**RECORDS FOR THE EXERCISE:**
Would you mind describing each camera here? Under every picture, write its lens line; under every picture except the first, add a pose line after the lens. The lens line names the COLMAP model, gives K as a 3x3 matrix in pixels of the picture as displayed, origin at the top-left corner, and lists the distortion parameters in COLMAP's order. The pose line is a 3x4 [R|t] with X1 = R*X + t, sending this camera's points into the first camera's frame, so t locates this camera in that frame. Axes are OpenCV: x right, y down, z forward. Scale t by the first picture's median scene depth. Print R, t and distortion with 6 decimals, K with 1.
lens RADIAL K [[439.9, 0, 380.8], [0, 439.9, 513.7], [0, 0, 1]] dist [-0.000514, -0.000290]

...

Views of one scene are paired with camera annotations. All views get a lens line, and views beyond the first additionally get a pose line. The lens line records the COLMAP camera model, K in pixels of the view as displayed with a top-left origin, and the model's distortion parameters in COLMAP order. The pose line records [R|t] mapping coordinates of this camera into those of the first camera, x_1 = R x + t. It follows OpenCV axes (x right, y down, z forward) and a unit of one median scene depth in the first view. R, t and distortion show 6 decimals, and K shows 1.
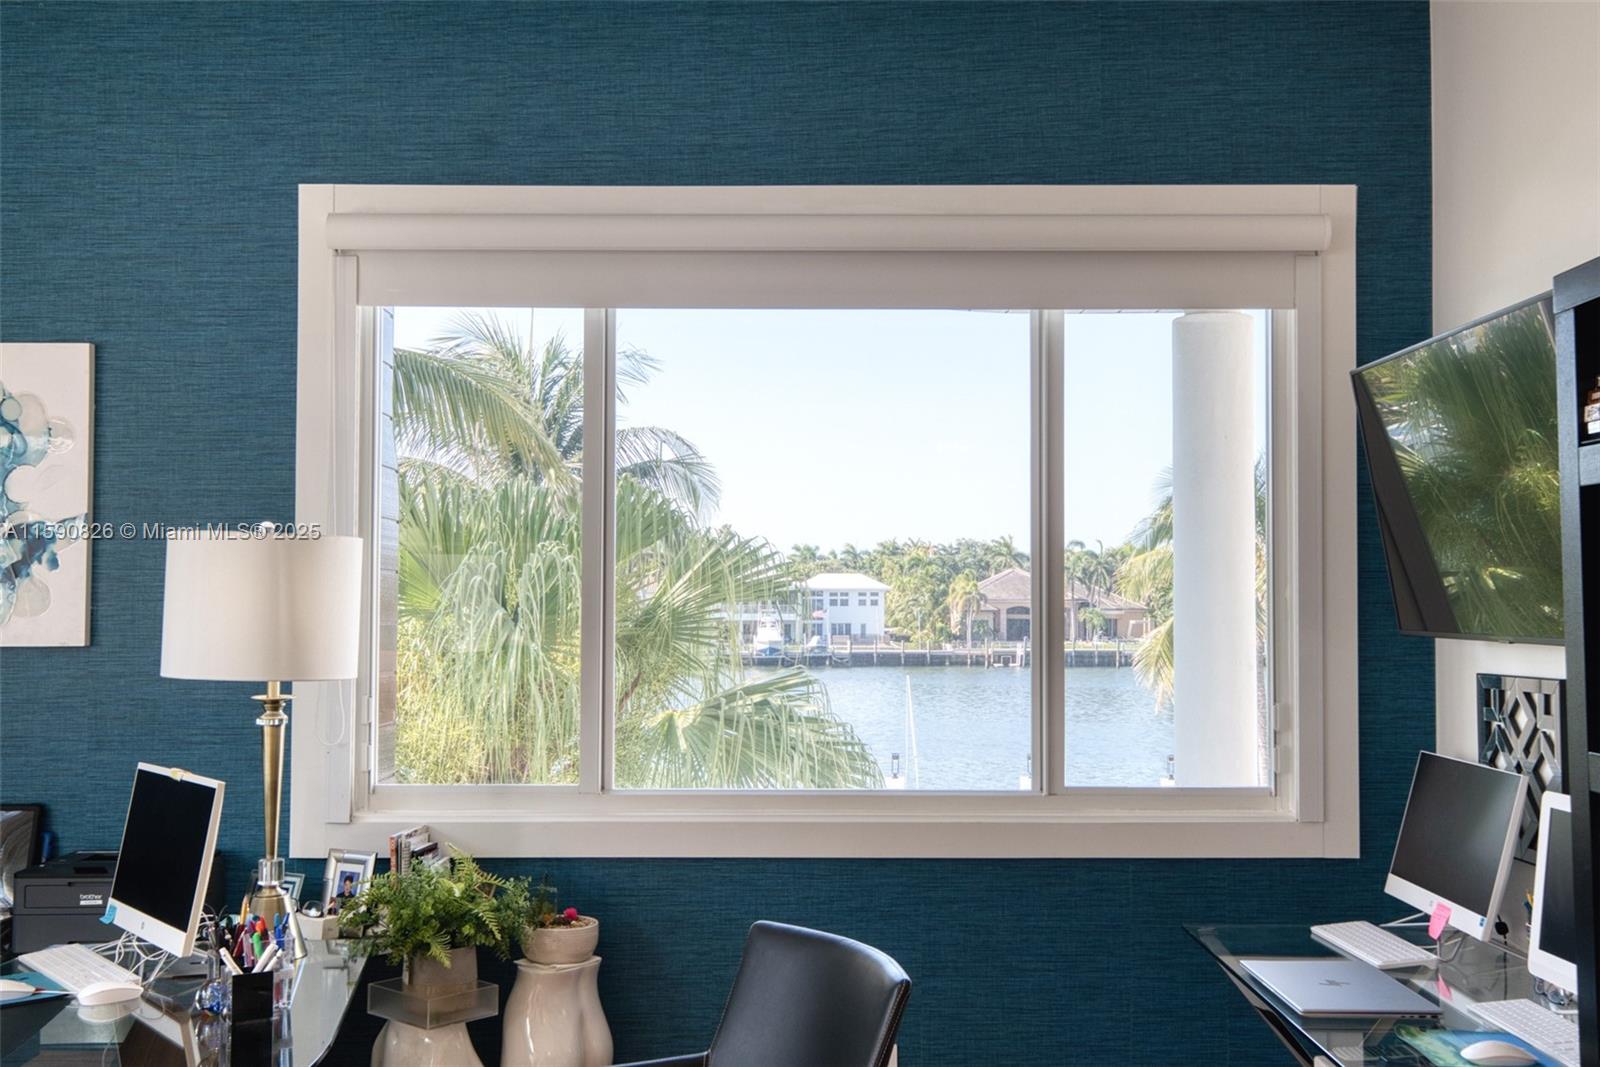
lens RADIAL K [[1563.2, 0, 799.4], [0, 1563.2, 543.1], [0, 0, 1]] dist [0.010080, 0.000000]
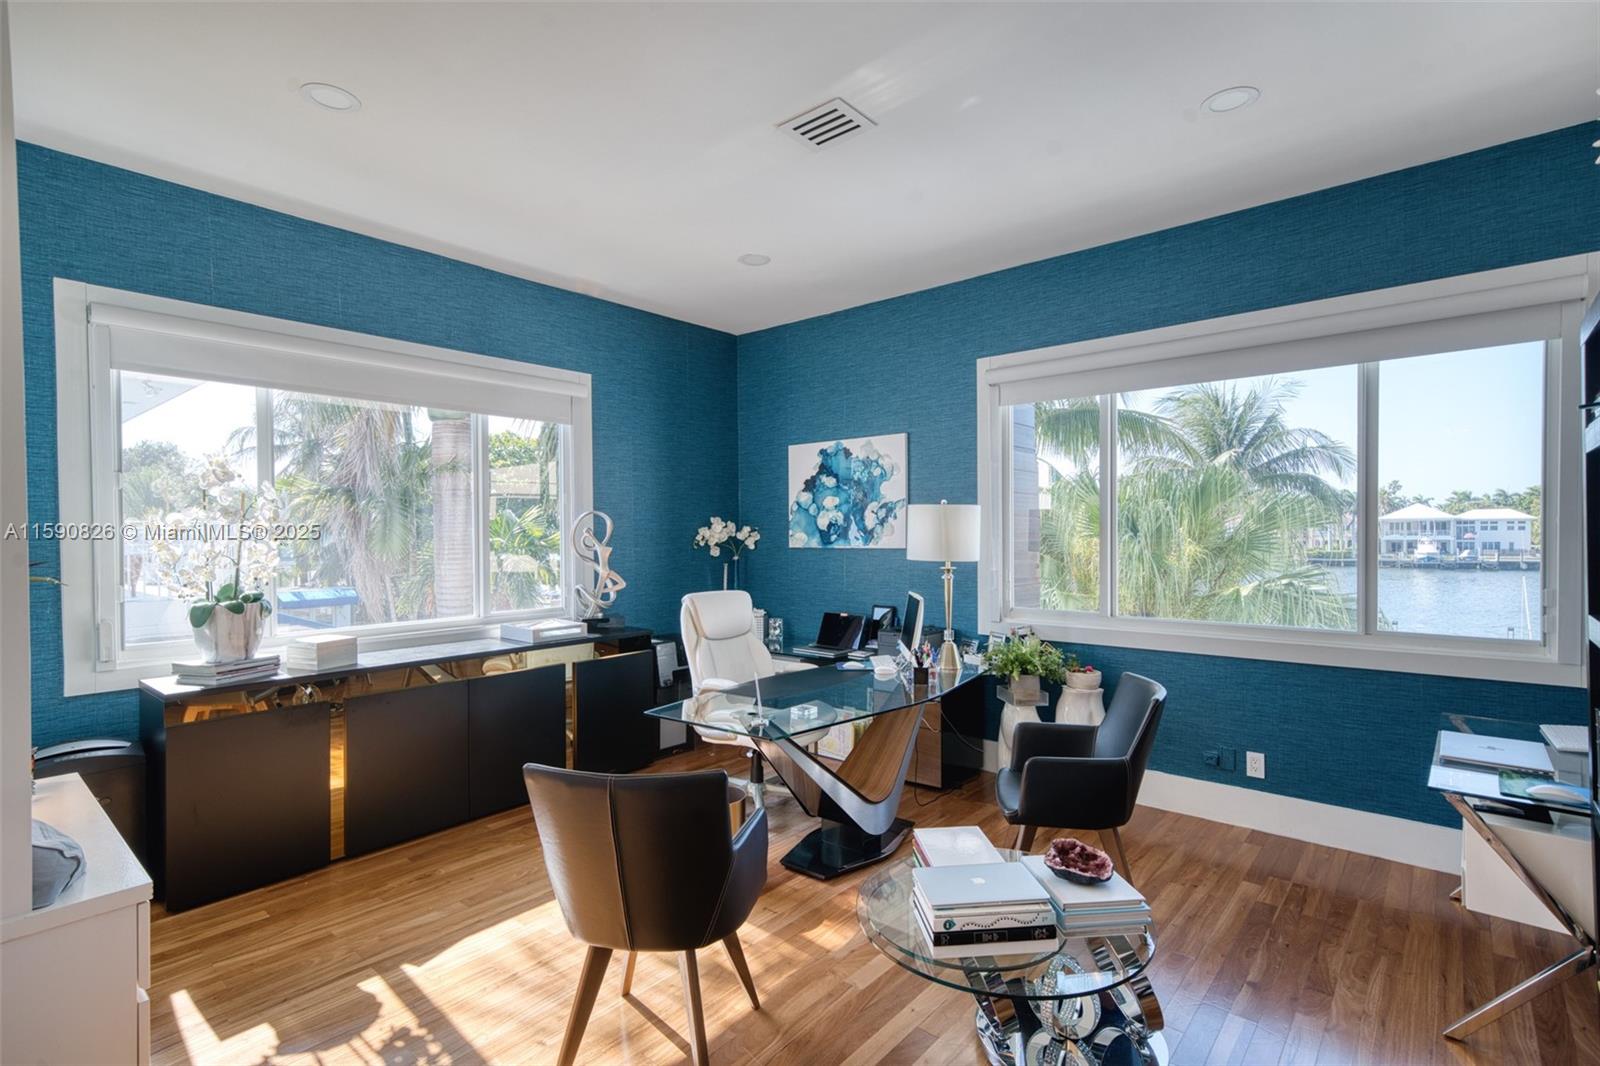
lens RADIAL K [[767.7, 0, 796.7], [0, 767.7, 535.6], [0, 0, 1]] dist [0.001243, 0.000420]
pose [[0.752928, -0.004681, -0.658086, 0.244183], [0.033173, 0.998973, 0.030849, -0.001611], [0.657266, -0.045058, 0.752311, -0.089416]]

**HOW TO COMPLETE THIS TASK:** Switch "decimals" to "decimal places" in the material from the line with "Would you mind" up to and including the line with "dist [-0.000514, -0.000290]", and give those lines again with nothing else altered.

**FINAL ANSWER:**
Would you mind describing each camera here? Under every picture, write its lens line; under every picture except the first, add a pose line after the lens. The lens line names the COLMAP model, gives K as a 3x3 matrix in pixels of the picture as displayed, origin at the top-left corner, and lists the distortion parameters in COLMAP's order. The pose line is a 3x4 [R|t] with X1 = R*X + t, sending this camera's points into the first camera's frame, so t locates this camera in that frame. Axes are OpenCV: x right, y down, z forward. Scale t by the first picture's median scene depth. Print R, t and distortion with 6 decimal places, K with 1.
lens RADIAL K [[439.9, 0, 380.8], [0, 439.9, 513.7], [0, 0, 1]] dist [-0.000514, -0.000290]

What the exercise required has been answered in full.